Sampling Components#

Sampling methods for anomaly detection models.

This module provides sampling techniques used in anomaly detection models to select representative samples from datasets.

Classes:
KCenterGreedy: K-center greedy sampling algorithm that selects diverse and

representative samples.

Example

>>> import torch
>>> from anomalib.models.components.sampling import KCenterGreedy
>>> # Create sampler
>>> sampler = KCenterGreedy()
>>> # Sample from feature embeddings
>>> features = torch.randn(100, 512)  # 100 samples with 512 dimensions
>>> selected_idx = sampler.select_coreset(features, n=10)
class anomalib.models.components.sampling.KCenterGreedy(embedding, sampling_ratio)#

Bases: object

k-center-greedy method for coreset selection.

This class implements the k-center-greedy method to select a coreset from an embedding space.
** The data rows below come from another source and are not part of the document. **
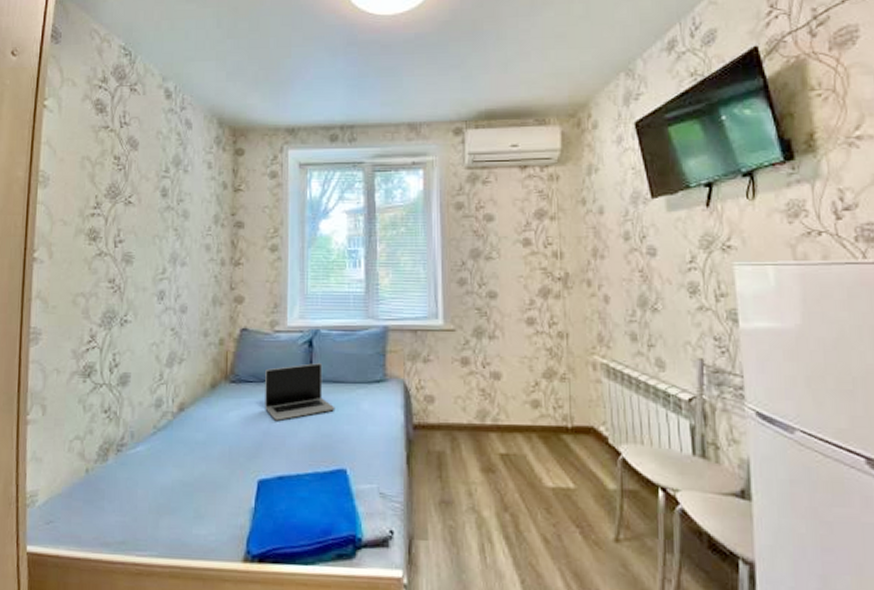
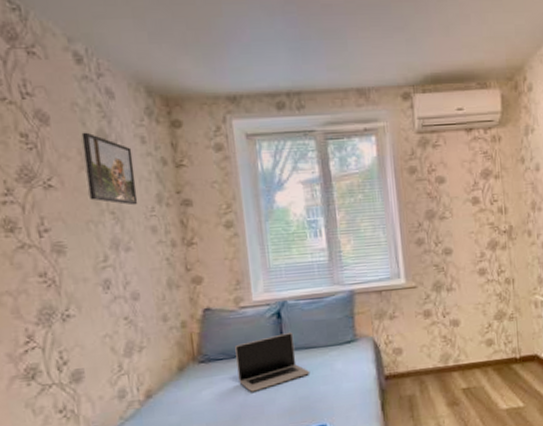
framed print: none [159,157,199,224] -> present [81,132,138,206]

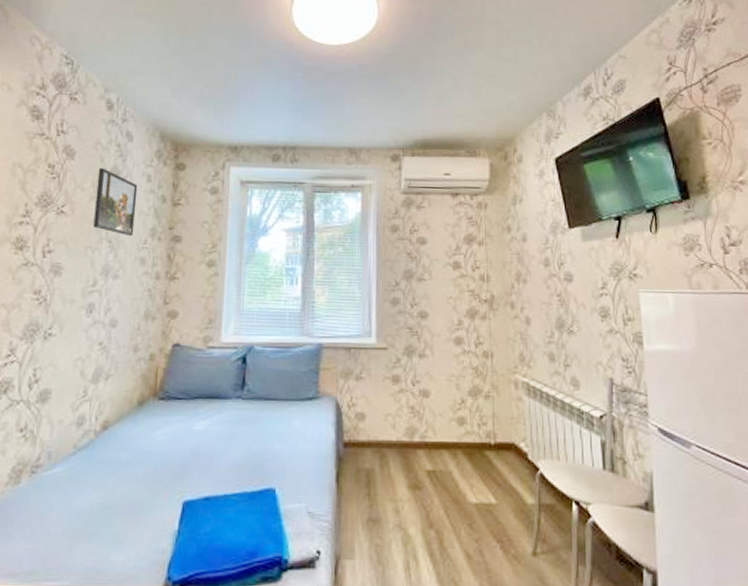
laptop: present [235,333,310,392] -> none [194,380,267,439]

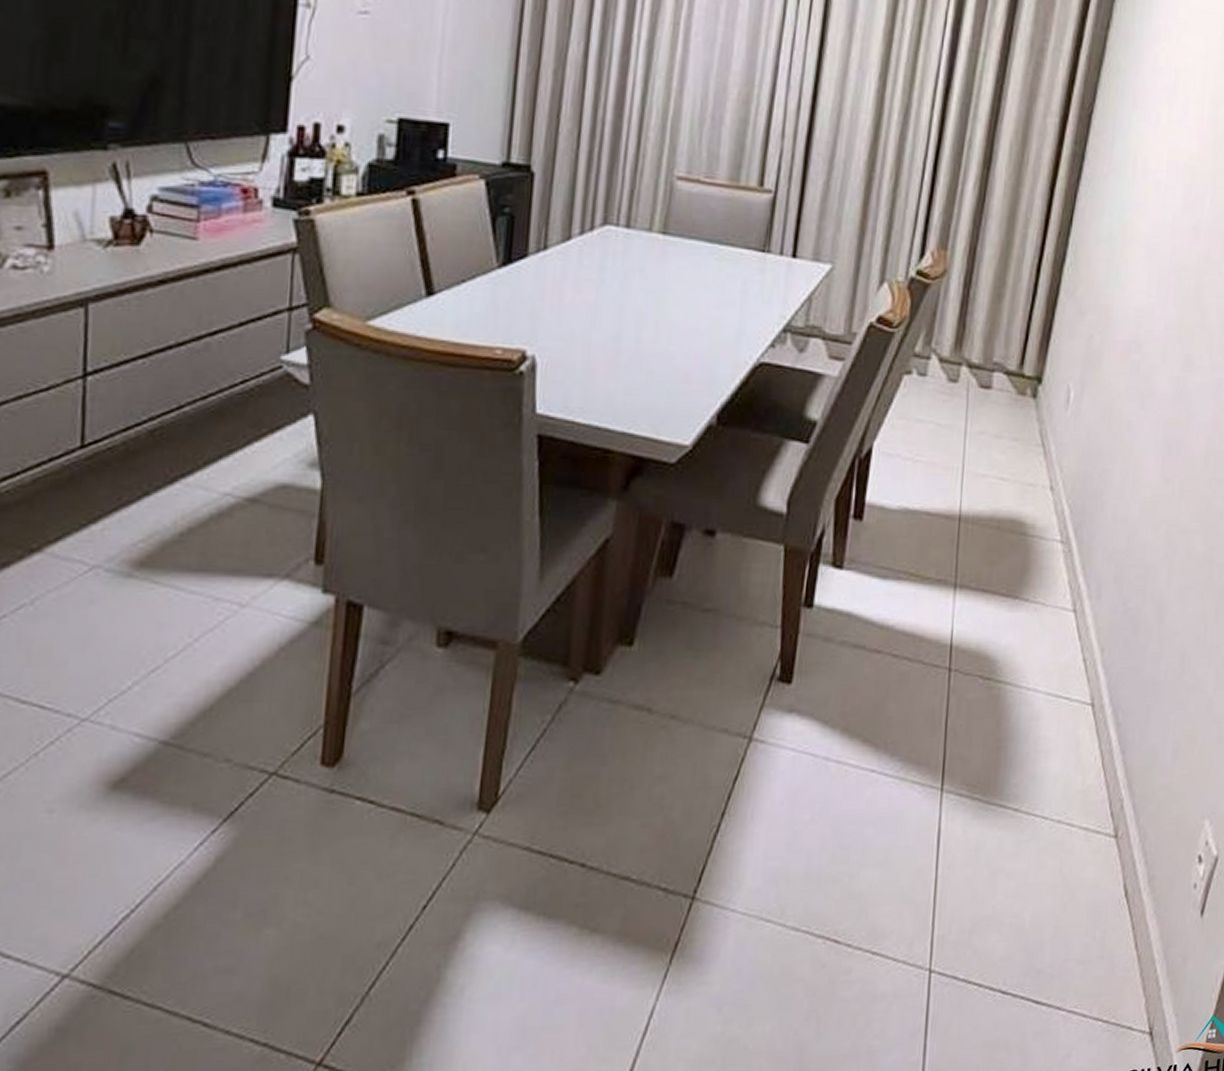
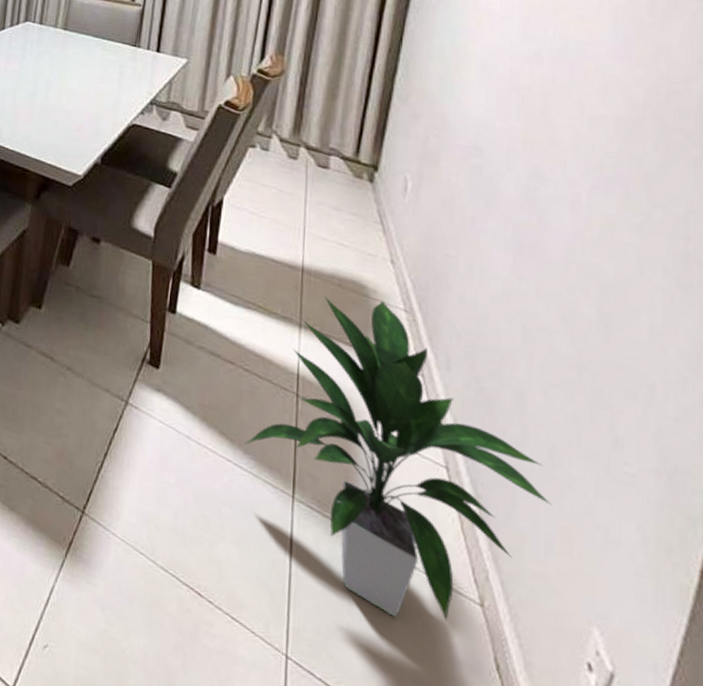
indoor plant: none [890,535,1180,882] -> present [244,296,551,622]

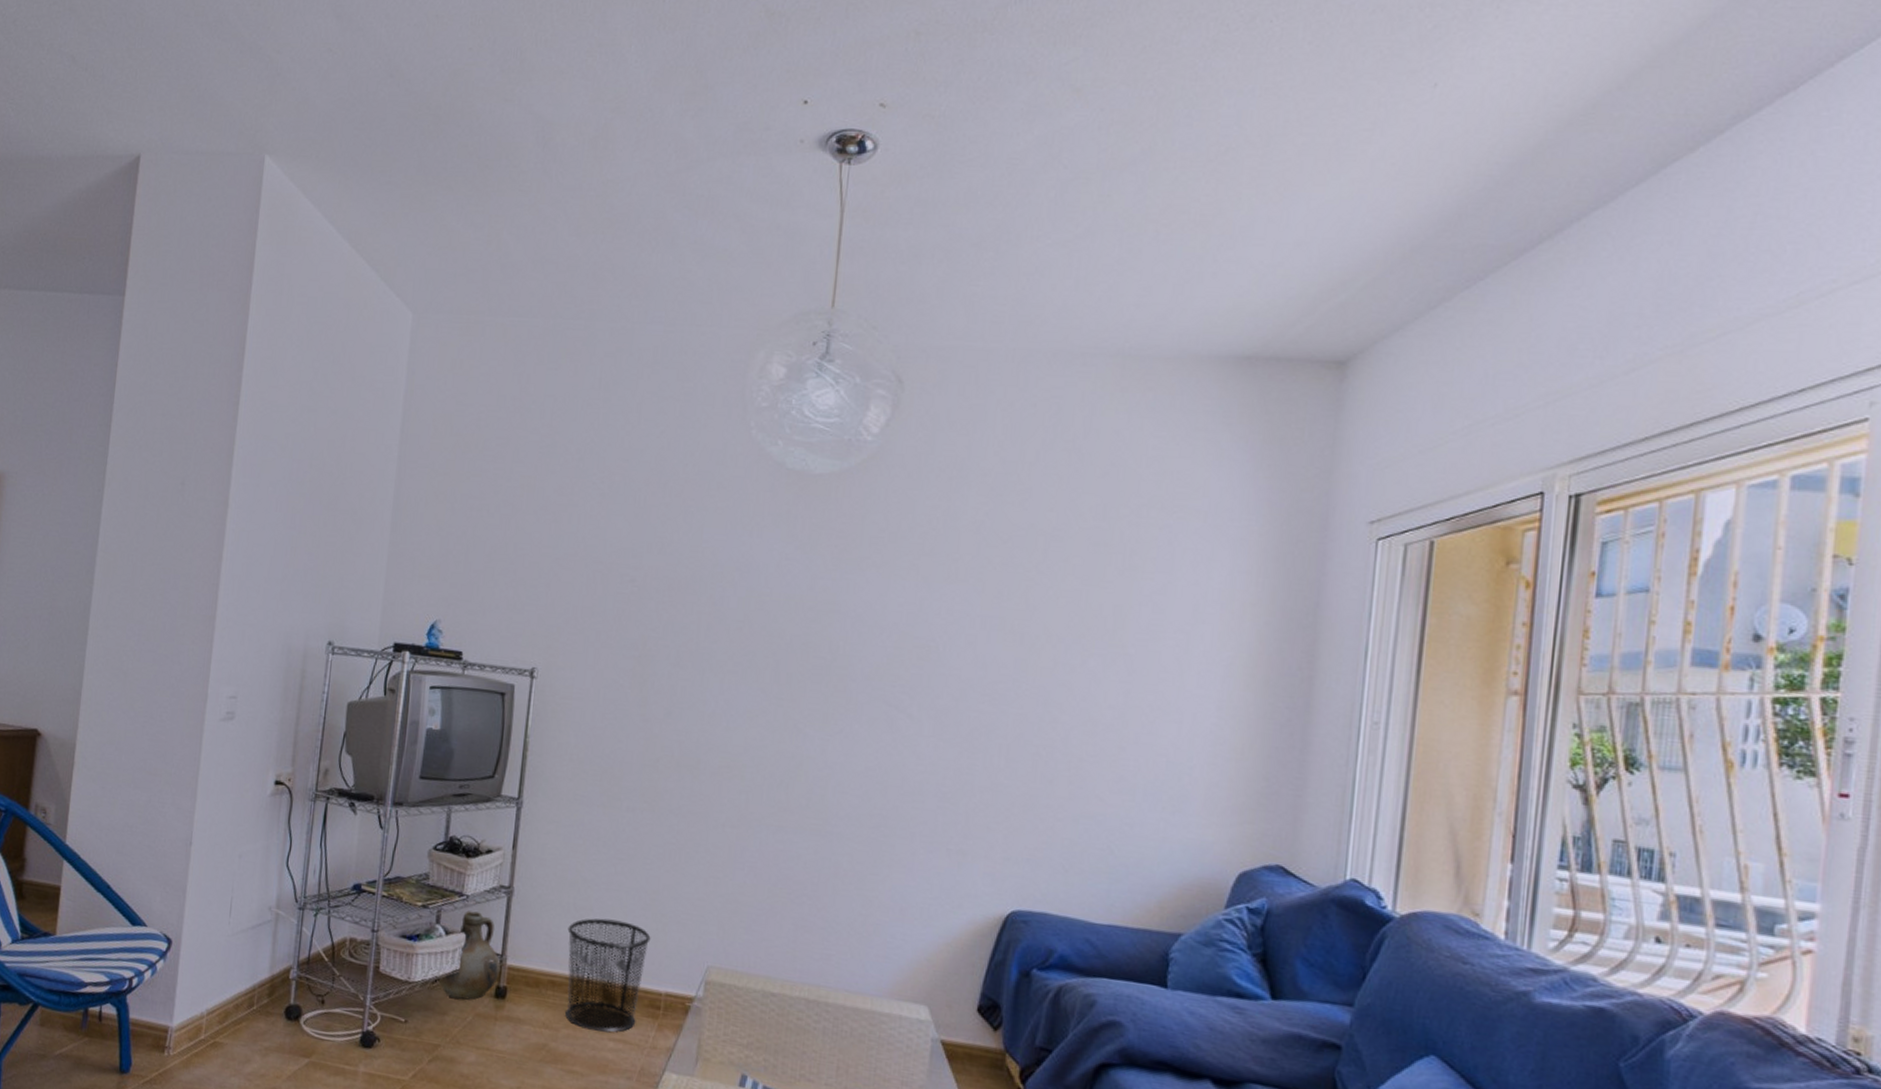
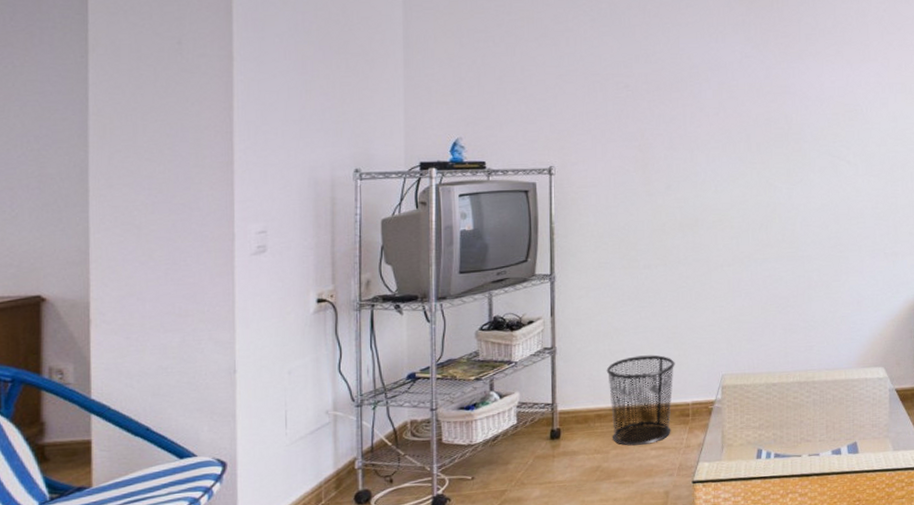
ceramic jug: present [436,911,501,1000] -> none [495,373,552,449]

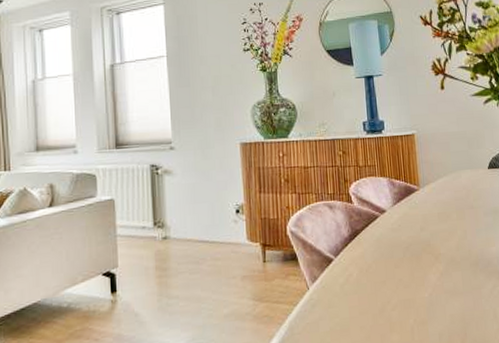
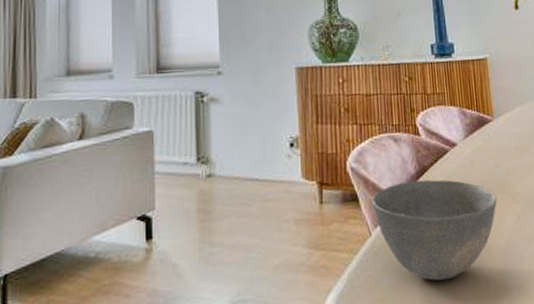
bowl: none [309,241,422,329] -> present [372,179,497,281]

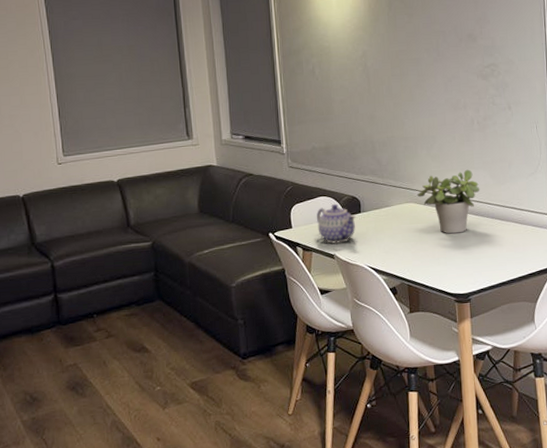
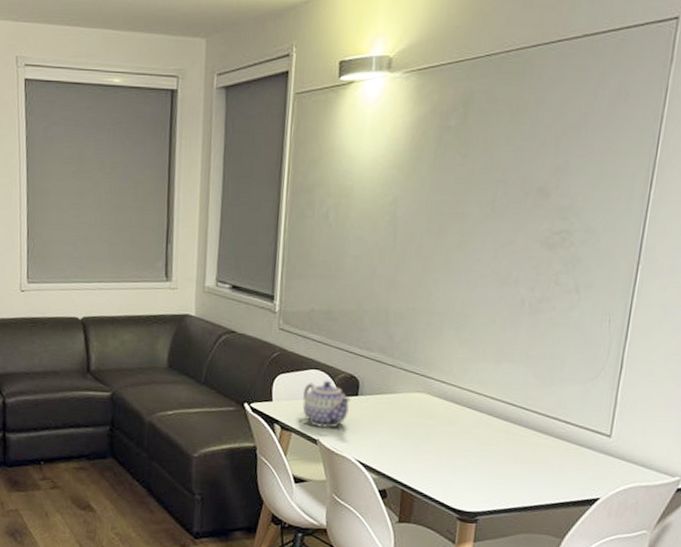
potted plant: present [416,169,480,234] -> none [431,362,517,439]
The method aims to minimize the maximum distance between any point and its nearest center.

Parameters:
  • embedding (torch.Tensor) – Embedding tensor extracted from a CNN.

  • sampling_ratio (float) – Ratio to determine coreset size from embedding size.

embedding#

Input embedding tensor.

Type:

torch.Tensor

coreset_size#

Size of the coreset to be selected.

Type:

int

model#

Dimensionality reduction model.

Type:

SparseRandomProjection

features#

Transformed features after dimensionality reduction.

Type:

torch.Tensor

min_distances#

Minimum distances to cluster centers.

Type:

torch.Tensor

n_observations#

Number of observations in the embedding.

Type:

int

Example

>>> import torch
>>> embedding = torch.randn(219520, 1536)
>>> sampler = KCenterGreedy(embedding=embedding, sampling_ratio=0.001)
>>> sampled_idxs = sampler.select_coreset_idxs()
>>> coreset = embedding[sampled_idxs]
>>> coreset.shape
torch.Size([219, 1536])
get_new_idx()#

Get index of the next sample based on maximum minimum distance.

Returns:

Index of the selected sample.

Return type:

int

Raises:

TypeError – If self.min_distances is not a torch.Tensor.

reset_distances()#

Reset minimum distances to None.

Return type:

None

sample_coreset(selected_idxs=None)#

Select coreset from the embedding.

Parameters:

selected_idxs (list[int] | None, optional) – Indices of pre-selected samples. Defaults to None.

Returns:

Selected coreset.

Return type:

torch.Tensor

Example

>>> import torch
>>> embedding = torch.randn(219520, 1536)
>>> sampler = KCenterGreedy(embedding=embedding, sampling_ratio=0.001)
>>> coreset = sampler.sample_coreset()
>>> coreset.shape
torch.Size([219, 1536])
select_coreset_idxs(selected_idxs=None)#

Greedily form a coreset to minimize maximum distance to cluster centers.

Parameters:

selected_idxs (list[int] | None, optional) – Indices of pre-selected samples. Defaults to None.

Returns:

Indices of samples selected to minimize distance to cluster

centers.

Return type:

list[int]

Raises:

ValueError – If a newly selected index is already in selected_idxs.

update_distances(cluster_centers)#

Update minimum distances given cluster centers.

Parameters:

cluster_centers (list[int]) – Indices of cluster centers.

Return type:

None